Supplied text –
━━━━
Tim,
That explains a lot. 20 meters is rarely a good running band from Ohio, and
from what I heard from here in New Jersey, that was true this weekend.
Listen to where you hear relatively loud signals coming from, and ask yourself
how much contest activity is coming from those areas. If you only hear Colorado
and Florida (from Ohio) you won’t have much of a target audience. If you’re
hearing the east coast, W9, VE3, northern W4 land, you stand a much better
chance of people hearing your CQs.
That said, if there are good signals from a limited area, do try a few CQs if
it is at a time when most people in your area on another band. From Ohio, an
example of this if California is coming in on 20 after most of the eastern
activity has gone down to 40 or 80.
━━━━
Work request 1 –
Edit the contest-band message by giving everything from "That said, if" down to "to 40 or 80." again, with "California" replaced by "Oregon".
The message about contest bands and the rows that come after it are unrelated to each other.

Provided material –
━━━━
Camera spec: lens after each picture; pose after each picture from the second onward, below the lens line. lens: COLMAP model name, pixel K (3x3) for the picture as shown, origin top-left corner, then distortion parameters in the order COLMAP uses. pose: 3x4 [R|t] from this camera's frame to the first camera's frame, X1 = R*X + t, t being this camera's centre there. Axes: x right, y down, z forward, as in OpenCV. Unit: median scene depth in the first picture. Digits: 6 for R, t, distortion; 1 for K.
━━━━
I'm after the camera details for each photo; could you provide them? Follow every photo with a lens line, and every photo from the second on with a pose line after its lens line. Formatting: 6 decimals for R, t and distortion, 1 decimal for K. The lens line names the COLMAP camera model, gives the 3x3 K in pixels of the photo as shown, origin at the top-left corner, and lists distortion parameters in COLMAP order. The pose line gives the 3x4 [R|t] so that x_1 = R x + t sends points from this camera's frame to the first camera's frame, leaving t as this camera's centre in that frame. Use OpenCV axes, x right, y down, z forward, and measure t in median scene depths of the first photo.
━━━━
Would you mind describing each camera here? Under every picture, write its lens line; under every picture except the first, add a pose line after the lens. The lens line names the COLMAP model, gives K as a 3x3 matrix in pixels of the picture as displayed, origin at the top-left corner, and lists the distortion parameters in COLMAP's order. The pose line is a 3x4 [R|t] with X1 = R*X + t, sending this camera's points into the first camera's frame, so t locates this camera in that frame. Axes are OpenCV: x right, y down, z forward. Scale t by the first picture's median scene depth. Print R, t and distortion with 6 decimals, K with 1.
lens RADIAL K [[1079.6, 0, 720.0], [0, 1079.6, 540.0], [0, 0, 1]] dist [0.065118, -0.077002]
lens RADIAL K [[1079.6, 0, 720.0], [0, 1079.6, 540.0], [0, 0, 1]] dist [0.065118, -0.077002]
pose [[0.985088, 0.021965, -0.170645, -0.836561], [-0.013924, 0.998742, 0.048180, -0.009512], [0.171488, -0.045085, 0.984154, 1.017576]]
━━━━
Work request 2 –
Quote the rows word for word, covering everything from the line that contains "Would you mind" down to the line that contains "-0.045085, 0.984154, 1.017576]]", with both of those lines included.

Expected answer 1 –
That said, if there are good signals from a limited area, do try a few CQs if
it is at a time when most people in your area on another band. From Ohio, an
example of this if Oregon is coming in on 20 after most of the eastern
activity has gone down to 40 or 80.

Expected answer 2 –
Would you mind describing each camera here? Under every picture, write its lens line; under every picture except the first, add a pose line after the lens. The lens line names the COLMAP model, gives K as a 3x3 matrix in pixels of the picture as displayed, origin at the top-left corner, and lists the distortion parameters in COLMAP's order. The pose line is a 3x4 [R|t] with X1 = R*X + t, sending this camera's points into the first camera's frame, so t locates this camera in that frame. Axes are OpenCV: x right, y down, z forward. Scale t by the first picture's median scene depth. Print R, t and distortion with 6 decimals, K with 1.
lens RADIAL K [[1079.6, 0, 720.0], [0, 1079.6, 540.0], [0, 0, 1]] dist [0.065118, -0.077002]
lens RADIAL K [[1079.6, 0, 720.0], [0, 1079.6, 540.0], [0, 0, 1]] dist [0.065118, -0.077002]
pose [[0.985088, 0.021965, -0.170645, -0.836561], [-0.013924, 0.998742, 0.048180, -0.009512], [0.171488, -0.045085, 0.984154, 1.017576]]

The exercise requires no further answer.